There are and have been many competing climate models and nearly always they raise the same warning flags. The scientific preponderance of evidence from both data and models is that global warming is occurring and we are to blame. Cockburn is convinced that since European atmospheric scientists’ weather models couldn’t predict what would happen to the ash plume resulting from the eruption of that Icelandic volcano, global warming models are equally frail.

On a short term basis, the atmosphere is a chaotic place, it is even affected by your breathing, and even the best weather models have long been understood not to make good predictions more that a few days, maybe hours, ahead. Think of a major league hitter. The arrival of the ball and the swinging of his bat are also chaotic and what happens on any particular swing can’t be predicted. If it could be, baseball would be boring. Some days a batter and pitcher are hot and some days not. But, owners successfully bet millions of dollars on long-term averages. Indeed, business decisions in general are based on the long-term behavior of consumers, not on what they do the next time they go shopping. Similarly, the inaccuracy of short-range weather models says nothing about that of long-range climate models. Let us not mix apples and oranges.

Those whose wealth is derived from this fossil-fueled economy are quite naturally appalled with the prospects of global warming. Addicts are famous for justifying themselves, and we Americans are surely addicted to the “needs” fossil fuel usage permit us to buy. If there is nothing else we humans are famous for, it is rationalization. We will firmly, absolutely believe certifiable nonsense, even if it means the deaths of ourselves and multitudes of others. Must I give you examples?

It seems to Earth scientists that those who deny global warming and our guilt are rationalizing without any supporting scientific evidence, only picking and choosing from others’ imperfect data.

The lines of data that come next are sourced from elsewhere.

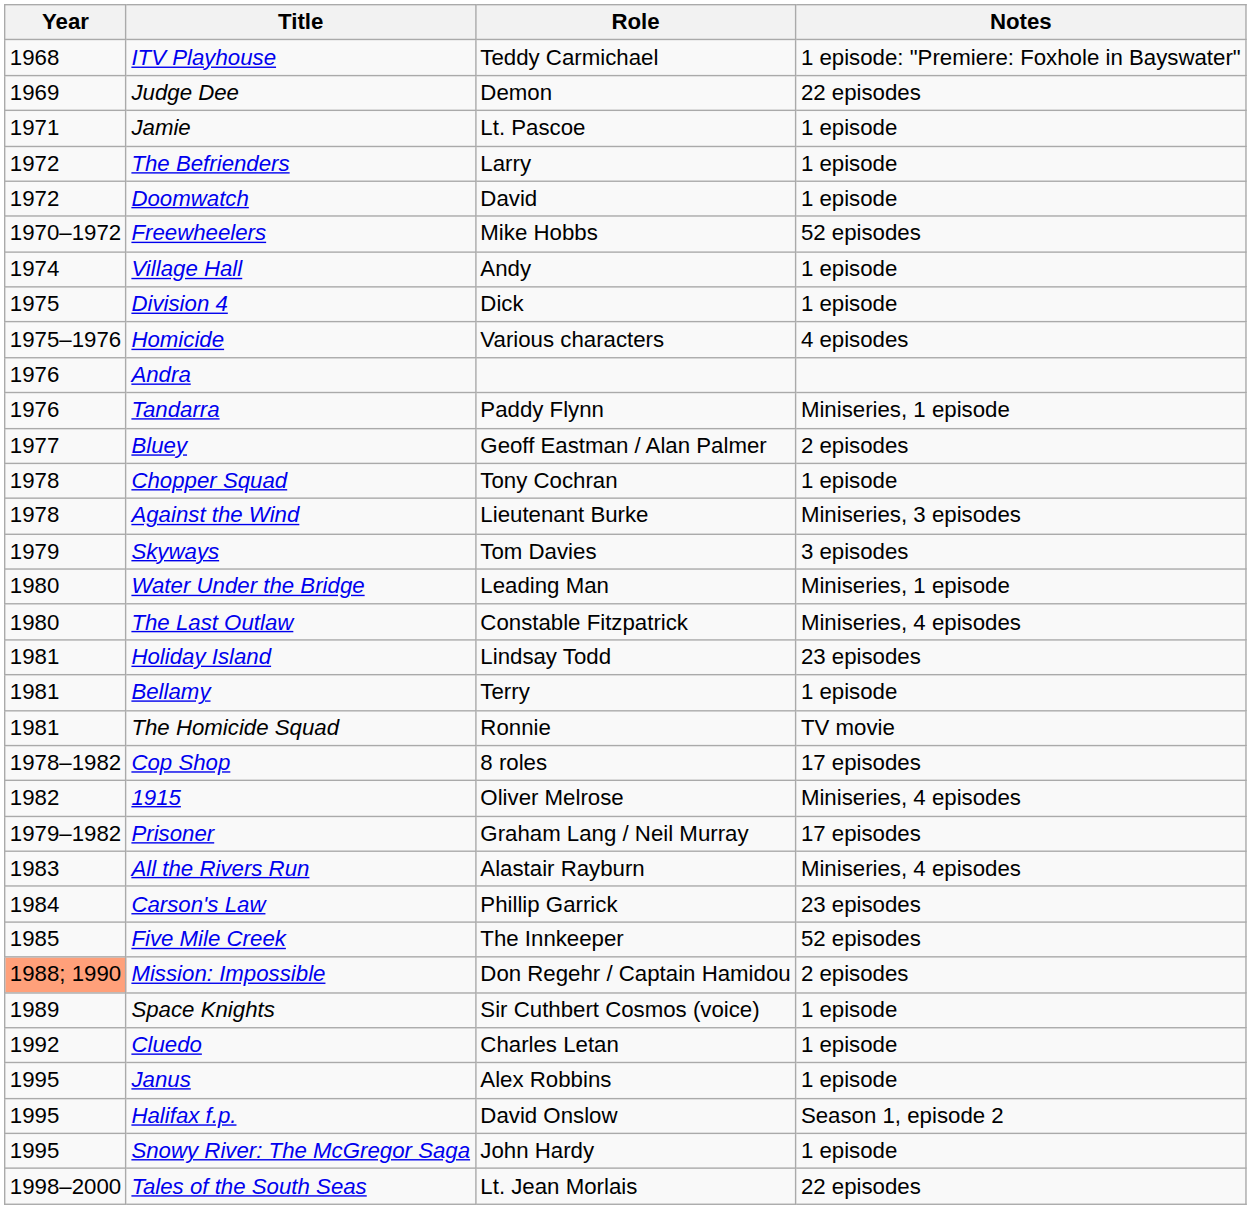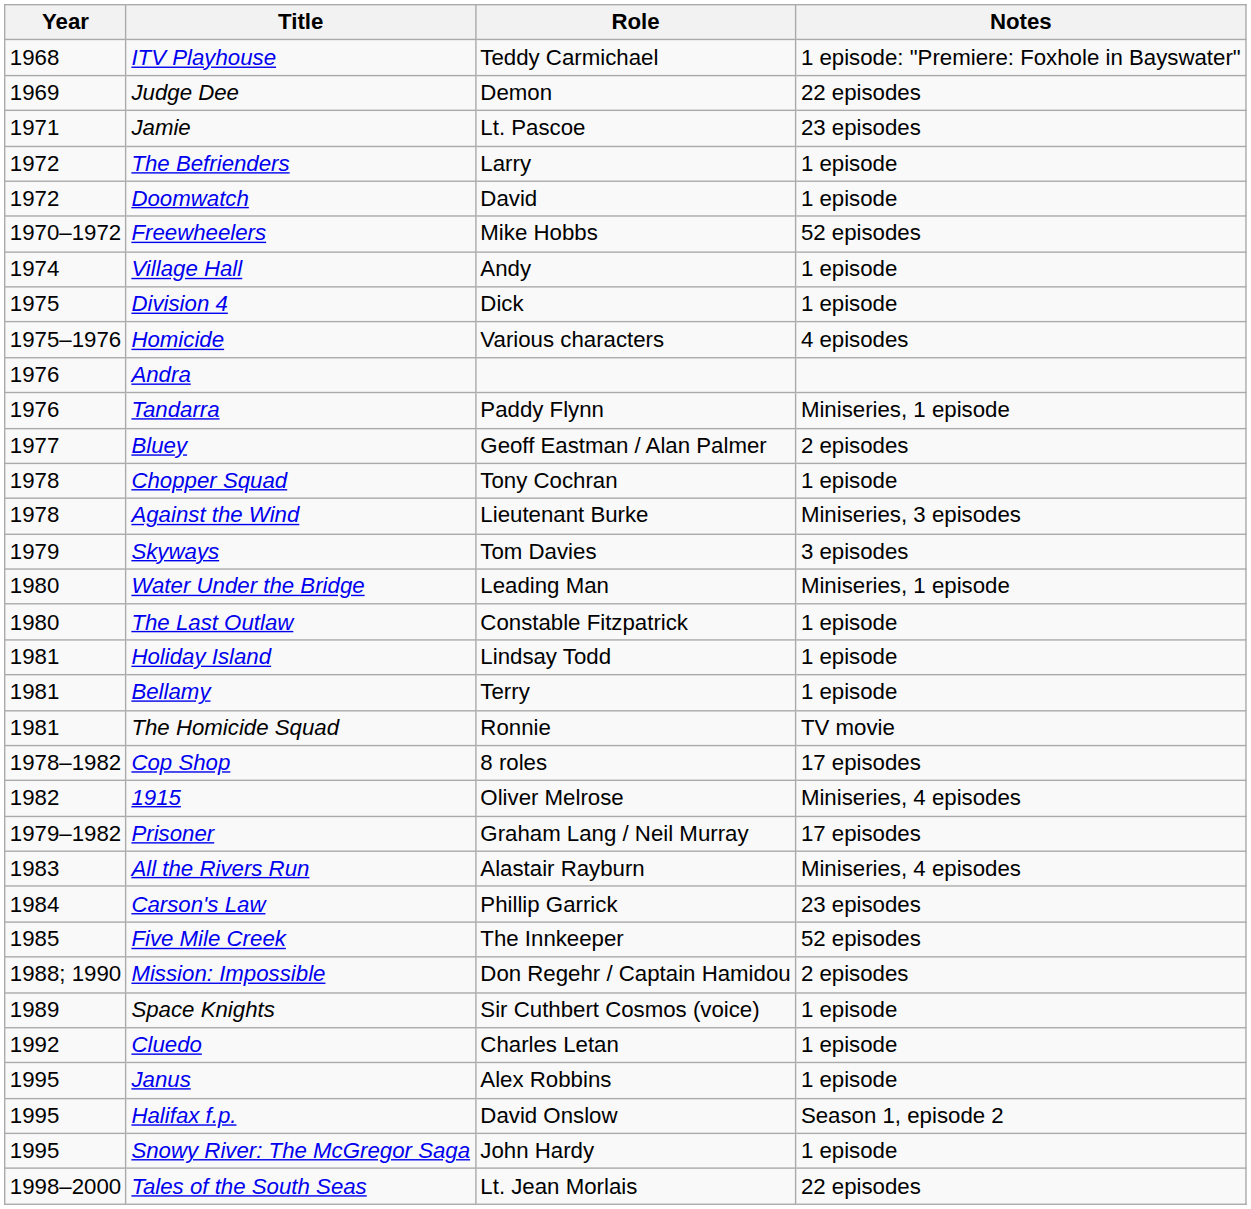Jamie | Notes: 1 episode -> 23 episodes
The Last Outlaw | Notes: Miniseries, 4 episodes -> 1 episode
Holiday Island | Notes: 23 episodes -> 1 episode
Mission: Impossible | Year: lightsalmon background -> no background
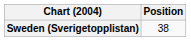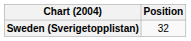Sweden (Sverigetopplistan) | Position: 38 -> 32
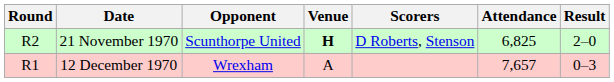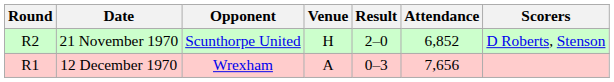columns swapped: Result <-> Scorers
21 November 1970 | Venue: bold -> normal
21 November 1970 | Attendance: 6,825 -> 6,852
12 December 1970 | Attendance: 7,657 -> 7,656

By contrast, since their own conclusions are tightly reviewed and because acting without due diligence would damage their reputations and employability, scientists tend to be very conservative with their assertions – of course, even they can be bought, as the petrochemical corporations are demonstrating.

Let us suppose the concerns of Earth scientists have some validity, even if they haven’t “proved” their conclusions. How then should we act? Should we take the chance they may be right and act otherwise? Wouldn’t that be foolish? If you are old enough to remember how things once were a few decades ago, surely you must agree we’re otherwise trashing the Earth in many ways. Think only of fisheries. Do you consider that this can’t be true for the Earth’s climate? Yes, if we were to act with restraint, the economy fueled by corporate greed would suffer and we would have to explore more human- and Earth-friendly alternatives. Some of us still living remember when most of that stuff we now consider necessities didn’t exist, yet if anything people were generally happier. Would it be so dreadful if we had to give up our technical gismos and junk food and actually reacquaint ourselves with our neighbors, both human and otherwise? We might even get to liking ourselves?

Forty-five million years ago, a great global warming cataclysm occurred, with considerable evidence that increased atmospheric carbon dioxide was the trigger. Though deeply wounded, the living Earth survived and in due course again thrived. It seems likely to me this will be replayed, should we continue our flagrant ways. The question I pose, will the human species survive?